Meus amigos, não é preciso ser Doutor em Biologia para saber que às vezes o sexo sai caro. Isto significa que é simples entender o custo do sexo, difícil é explicá-lo. Como assim!? Para chegar lá, vou começar fazendo uma pequena introdução, com todo o respeito, e depois aprofundaremos um pouco mais... discutindo sexo até os mais religiosos concordarem que nem sempre o sexo tem função reprodutiva.
Você deve estar aí, se gabando de ter conhecimento pleno sobre o sexo, mas eu vos pergunto de cara: o que é sexo? Bom, para você pode ser o que quiser, mas para a Biologia, sexo significa cariogamia, ou fusão de material genético, e a troca deste material.
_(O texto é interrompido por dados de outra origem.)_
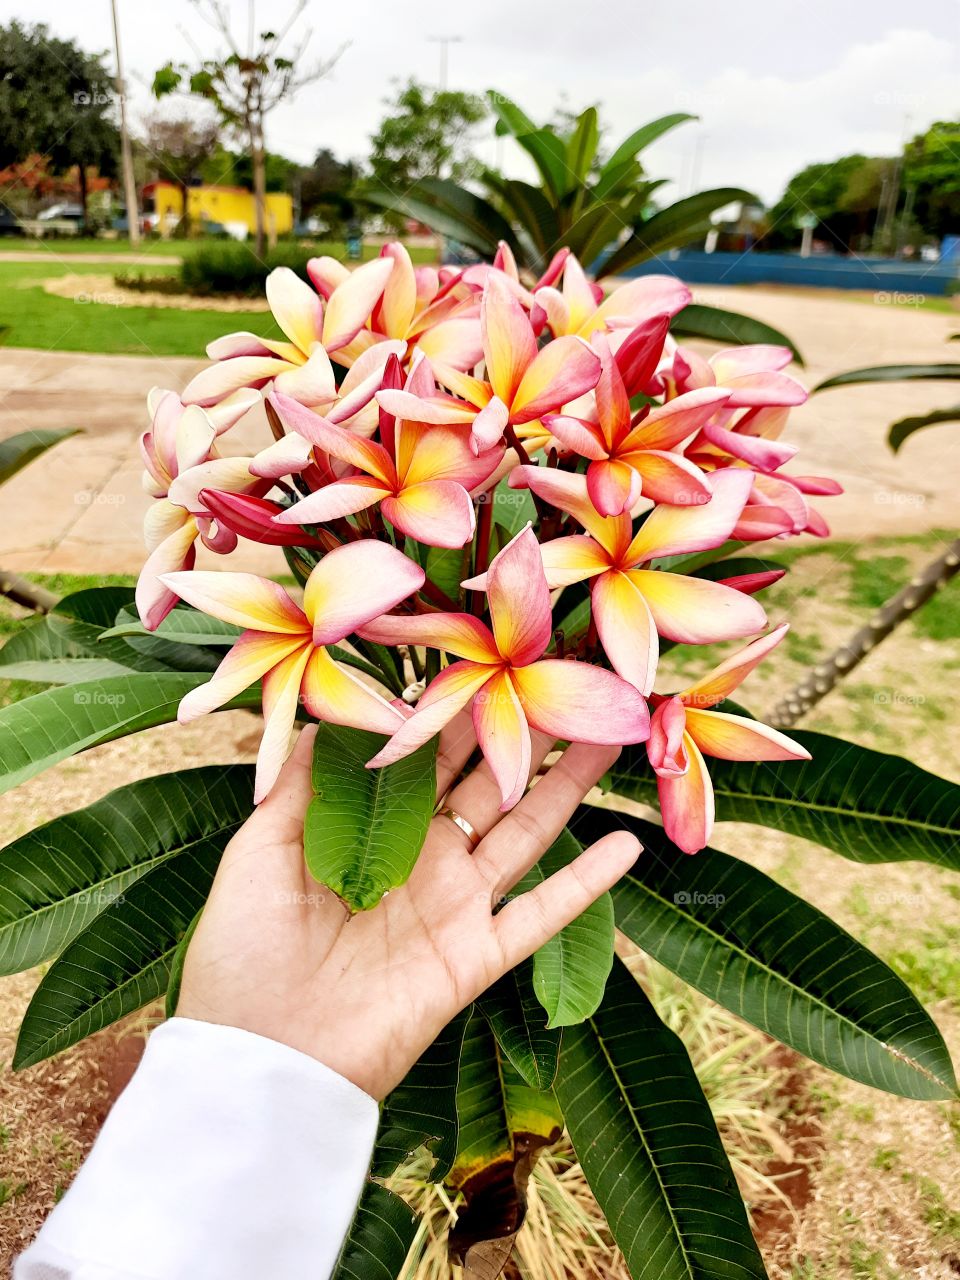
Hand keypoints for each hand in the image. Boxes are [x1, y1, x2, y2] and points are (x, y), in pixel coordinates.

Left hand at [176, 715, 640, 1098]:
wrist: (260, 1058)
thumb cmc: (243, 953)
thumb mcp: (257, 852)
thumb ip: (297, 785)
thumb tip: (326, 714)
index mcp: (373, 831)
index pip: (427, 758)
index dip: (458, 714)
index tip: (492, 664)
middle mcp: (423, 860)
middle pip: (487, 783)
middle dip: (526, 735)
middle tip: (569, 681)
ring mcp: (454, 907)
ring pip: (526, 831)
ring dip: (568, 786)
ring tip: (610, 736)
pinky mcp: (475, 957)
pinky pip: (541, 914)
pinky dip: (586, 883)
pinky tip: (627, 846)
Portanto, não se deixe enganar: sexo, só com cariogamia!
Isso significa então, que toda vez que ocorre troca de material genético é sexo, mas não necessariamente reprodução. É duro, mas é a verdade. Quando entendemos a reprodução como a origem de um indivíduo completamente novo a partir de um progenitor, fica mais fácil. Já chego lá.
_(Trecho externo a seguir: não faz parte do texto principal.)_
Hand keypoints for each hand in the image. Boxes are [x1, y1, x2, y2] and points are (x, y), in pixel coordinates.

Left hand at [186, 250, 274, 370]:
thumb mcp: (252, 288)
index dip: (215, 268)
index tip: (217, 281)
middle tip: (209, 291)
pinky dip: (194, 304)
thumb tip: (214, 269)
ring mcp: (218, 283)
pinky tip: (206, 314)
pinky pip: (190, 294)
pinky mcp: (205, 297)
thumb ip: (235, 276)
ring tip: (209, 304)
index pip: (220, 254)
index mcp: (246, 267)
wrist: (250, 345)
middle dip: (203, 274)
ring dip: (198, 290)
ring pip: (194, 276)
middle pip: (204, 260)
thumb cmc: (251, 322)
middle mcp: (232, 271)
No caso de muitos seres unicelulares, como os ciliados do gênero Paramecium, por exemplo,
o sexo ocorre independentemente da reprodução, da seguinte forma:
Notem que os paramécios possuem originalmente um micronúcleo e um macronúcleo cada. Os macronúcleos se desfazem, e os micronúcleos se duplicam, em cada um dos paramécios; eis que então as células se conjugam e fazem um maravilhoso sexo a dois. Trocam uma das cópias de seus DNAs, e após este momento mágico, as células se separam. Isso mesmo: houve sexo, sem reprodução, porque havia duas células antes da conjugação e há duas células depois dela. A partir daqui ocorre meiose, mas a reprodução destes protozoários é por fissão binária.
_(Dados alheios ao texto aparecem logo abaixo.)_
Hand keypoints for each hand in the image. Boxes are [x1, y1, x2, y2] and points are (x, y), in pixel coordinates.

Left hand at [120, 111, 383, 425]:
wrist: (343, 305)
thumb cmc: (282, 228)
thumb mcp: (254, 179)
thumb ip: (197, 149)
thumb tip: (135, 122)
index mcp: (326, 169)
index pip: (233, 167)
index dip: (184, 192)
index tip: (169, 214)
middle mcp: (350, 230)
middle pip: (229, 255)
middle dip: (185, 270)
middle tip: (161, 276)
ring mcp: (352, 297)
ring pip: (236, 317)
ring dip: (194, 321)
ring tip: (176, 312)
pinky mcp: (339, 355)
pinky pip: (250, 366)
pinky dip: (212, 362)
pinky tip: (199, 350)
Por quê então o sexo sai caro? Na reprodução assexuada, todo o material genético é passado para a próxima geração, que será composta de clones do progenitor. Já na reprodução sexuada, metade do material genético da mãe é perdido na próxima geração, porque metade do genoma do embrião será do pai e metade da mãe. Mas se é tão caro assim, como este modo de reprodução manteve-se na maioria das formas de vida pluricelulares? Não há um veredito sobre o assunto. Vale lembrar que reprodução sexuada e a cópula não são sinônimos! A cópula é apenas a passagem de material genético dos animais de reprodução interna, enquanto a reprodução sexuada precisa necessariamente gerar um novo indivíduo contendo metade dos genes do pai e metade da mãe.
Além do mais, considerando que a fecundidade (quantidade de filhotes/ indivíduo) é igual para fêmeas que se reproduzem sexuadamente e assexuadamente ao longo das gerações a freqüência de indivíduos sexuados tende a cair na população. Olhando pro esquema fica mais fácil:
Pelo seguinte: considerando que a parte da população que se reproduz sexuadamente vai precisar dividir-se ainda em machos e fêmeas, a proporção de fêmeas sexuadas tende a cair, numa população onde as duas existam. Por isso é tão difícil de explicar o sexo, apesar de entender seu custo ser mais fácil!
Existem algumas idéias que tentam explicar a permanência do sexo na maioria das linhagens evolutivas, e a implicância da manutenção do sexo (e aqui entendam por cariogamia) para nós, humanos. Mas esta é uma outra história.


Para saber mais:

Ridley, M (2004) Evolução, 3a Edição. Editora Artmed, Porto Alegre.